We are using retro-futurism in one of its senses:

[a] vision of the future as seen through the eyes of the past, often a utopian society characterized by high technology (relative to the base time), unusual or exaggerated artistic, architectural, and fashion styles, and an abundance of consumer goods; its spirit of optimism […] is a contrast with cyberpunk […]

(Quote from ibid.)

Another way of looking at the style is as a response to the oft-heard complaint, “It’s the future now. Where’s my flying car?” The physical world is disappointingly short on flying cars, rocket packs, and all the rest. In the software world, though, we have flying cars: tools—and team-scale processes—that still evoke that old excitement and sense of wonder.

So. The technology half of the cross casts attention on giddy enthusiasm for both our products and how we build them.

The Social

Agile’s early emphasis on self-organizing teams caused some to brand it anarchic. Soothing those fears has led, in too many cases, to team processes that are externally imposed and therefore ossified. To counter that trend, we want to embrace the anarchic strain in Agile. (What should be done to sooth fears, we believe, is nothing more than producing working software at frequent intervals. So long as a team delivers that which satisfies, no one should care if an integral part of their process is capering naked in the light of the full moon.)

At the same time, we want to recenter emphasis on the team. Too much of modern-day Agile depends on someone else to make it succeed. Typically that someone is upper management, whether via servant leadership, outright command-and-control management, or something in between. While we can’t ignore the world outside the team, we think it better to take the attitude that, while the outside world can make Agile fail, it cannot make it succeed. Agile lives and dies by the team.

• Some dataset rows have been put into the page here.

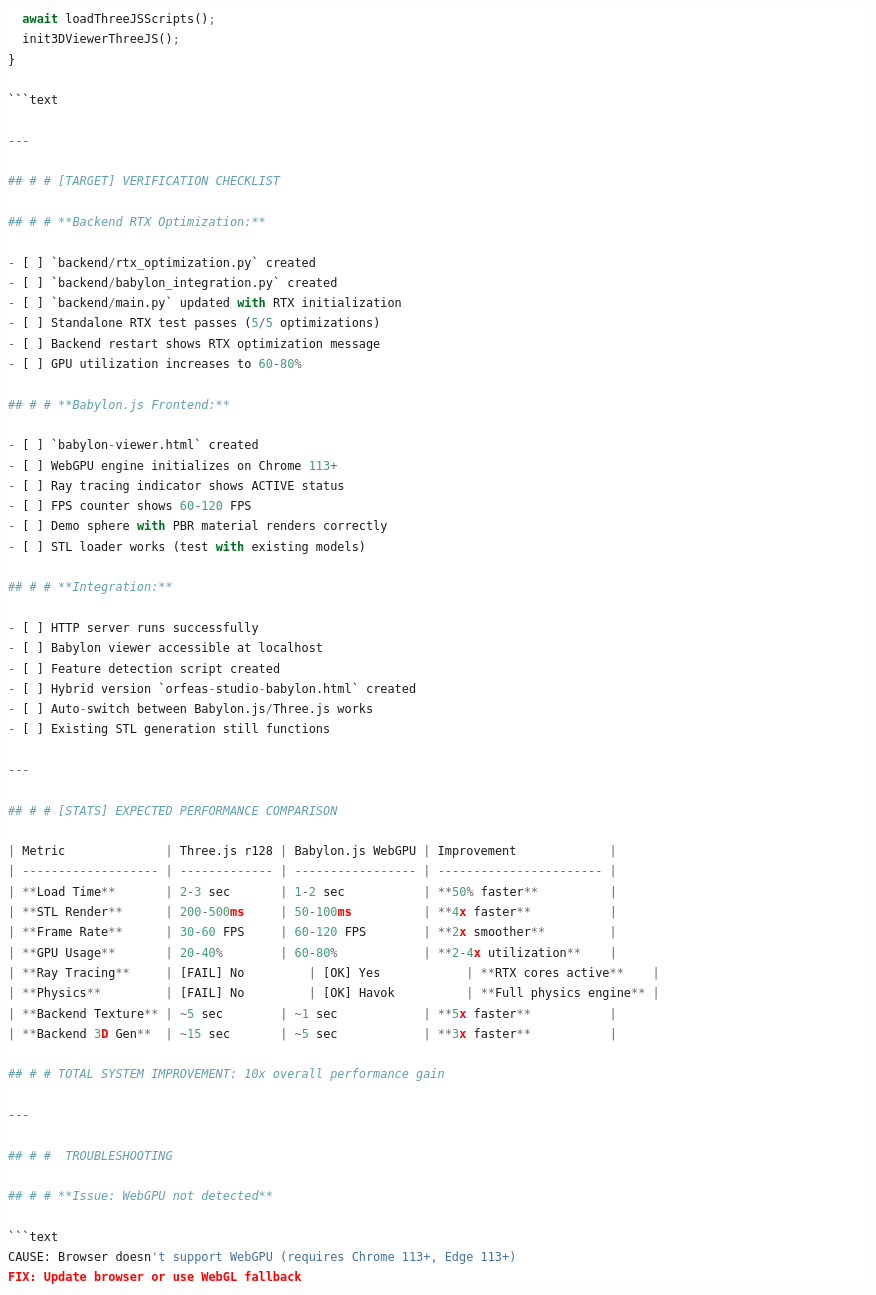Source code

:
 ```python
  await loadThreeJSScripts();
  init3DViewerThreeJS();
}

```text

---

## # # [TARGET] VERIFICATION CHECKLIST

## # # **Backend RTX Optimization:**

- [ ] `backend/rtx_optimization.py` created
- [ ] `backend/babylon_integration.py` created
- [ ] `backend/main.py` updated with RTX initialization
- [ ] Standalone RTX test passes (5/5 optimizations)
- [ ] Backend restart shows RTX optimization message
- [ ] GPU utilization increases to 60-80%

## # # **Babylon.js Frontend:**

- [ ] `babylon-viewer.html` created
- [ ] WebGPU engine initializes on Chrome 113+
- [ ] Ray tracing indicator shows ACTIVE status
- [ ] FPS counter shows 60-120 FPS
- [ ] Demo sphere with PBR material renders correctly
- [ ] STL loader works (test with existing models)

## # # **Integration:**

- [ ] HTTP server runs successfully
- [ ] Babylon viewer accessible at localhost
- [ ] Feature detection script created
- [ ] Hybrid version `orfeas-studio-babylon.html` created
- [ ] Auto-switch between Babylon.js/Three.js works
- [ ] Existing STL generation still functions

---

## # # [STATS] EXPECTED PERFORMANCE COMPARISON

| Metric              | Three.js r128 | Babylon.js WebGPU | Improvement             |
| ------------------- | ------------- | ----------------- | ----------------------- |
| **Load Time**       | 2-3 sec       | 1-2 sec           | **50% faster**          |
| **STL Render**      | 200-500ms     | 50-100ms          | **4x faster**           |
| **Frame Rate**      | 30-60 FPS     | 60-120 FPS        | **2x smoother**         |
| **GPU Usage**       | 20-40%        | 60-80%            | **2-4x utilization**    |
| **Ray Tracing**     | [FAIL] No         | [OK] Yes            | **RTX cores active**    |
| **Physics**         | [FAIL] No         | [OK] Havok          | **Full physics engine** |
| **Backend Texture** | ~5 sec        | ~1 sec            | **5x faster**           |
| **Backend 3D Gen**  | ~15 sec       | ~5 sec            | **3x faster**           |

## # # TOTAL SYSTEM IMPROVEMENT: 10x overall performance gain

---

## # #  TROUBLESHOOTING

## # # **Issue: WebGPU not detected**

```text
CAUSE: Browser doesn't support WebGPU (requires Chrome 113+, Edge 113+)
FIX: Update browser or use WebGL fallback
```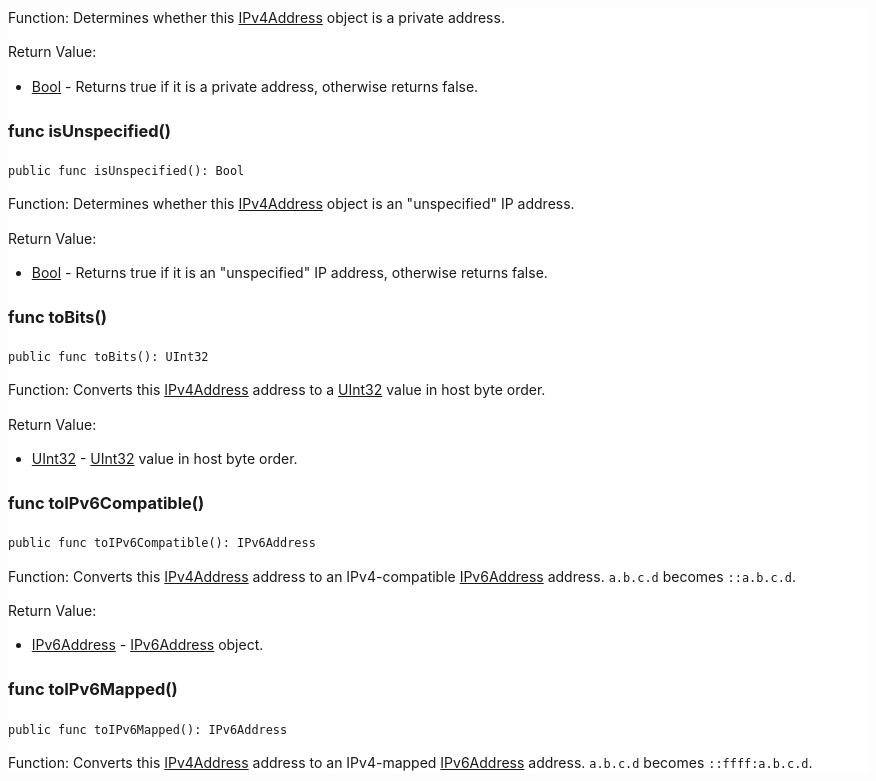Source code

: Function: Determines whether this [IPv4Address](net_package_classes.md#class-ipv4address) object is a private address.

Return Value:

- [Bool](../../../std_en/core/core_package_api/core_package_intrinsics.md#bool) - Returns true if it is a private address, otherwise returns false.

### func isUnspecified()

```cangjie
public func isUnspecified(): Bool
```

Function: Determines whether this [IPv4Address](net_package_classes.md#class-ipv4address) object is an "unspecified" IP address.

Return Value:

- [Bool](../../../std_en/core/core_package_api/core_package_intrinsics.md#bool) - Returns true if it is an "unspecified" IP address, otherwise returns false.

### func toBits()

```cangjie
public func toBits(): UInt32
```

Function: Converts this [IPv4Address](net_package_classes.md#class-ipv4address) address to a [UInt32](../../../std_en/core/core_package_api/core_package_intrinsics.md#uint32) value in host byte order.

Return Value:

- [UInt32](../../../std_en/core/core_package_api/core_package_intrinsics.md#uint32) - [UInt32](../../../std_en/core/core_package_api/core_package_intrinsics.md#uint32) value in host byte order.

### func toIPv6Compatible()

```cangjie
public func toIPv6Compatible(): IPv6Address
```

Function: Converts this [IPv4Address](net_package_classes.md#class-ipv4address) address to an IPv4-compatible [IPv6Address](net_package_classes.md#class-ipv4address) address. `a.b.c.d` becomes `::a.b.c.d`.

Return Value:

- [IPv6Address](net_package_classes.md#class-ipv4address) - [IPv6Address](net_package_classes.md#class-ipv4address) object.

### func toIPv6Mapped()

```cangjie
public func toIPv6Mapped(): IPv6Address
```

Function: Converts this [IPv4Address](net_package_classes.md#class-ipv4address) address to an IPv4-mapped [IPv6Address](net_package_classes.md#class-ipv4address) address. `a.b.c.d` becomes `::ffff:a.b.c.d`.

Casting about for something odd that would combine “anarchy” and “team”, we came upon anarcho-syndicalism. Anarcho-syndicalism was an economic/political/labor movement from around 100 years ago. Its goal was to end the oppressive power—and very existence—of both the State and large-scale corporations by countering them with self-organizing trades unions. Anarcho-syndicalism’s concentration on the self-organization and solidarity of the people whose hands and minds make the product is reminiscent of Agile at its best.

We are also taken by anarcho-syndicalism’s emphasis on direct action. Others believed that the route to better working conditions lay in, say, electing representatives who would speak for the workers, but the anarcho-syndicalists rejected that. In that rejection, we hear echoes of the attitude that teams should not wait for daddy management to fix their problems.

Having chosen an outlandish reference—anarcho-syndicalism? a type of omigod socialism—we add a softening qualifier. Ending the State, fighting the Corporation, doing away with wage slavery—none of these are part of our programme. We’re just trying to develop good software in a pleasant way that makes sense. Therefore: the qualifier team-scale is intended to remind that our message is to the workers of a team, not the workers of the world.

So. The social half of the cross casts attention on perfecting the team. Or, rather, on the team perfecting itself.

Summary

To the extent that Agile has lost its way, a slogan that reminds us of the original path will help. To the extent that Agile as a movement now favors bland conformity over scrappiness and outrageous ideas, an outrageous slogan can help us get back to where we once belonged.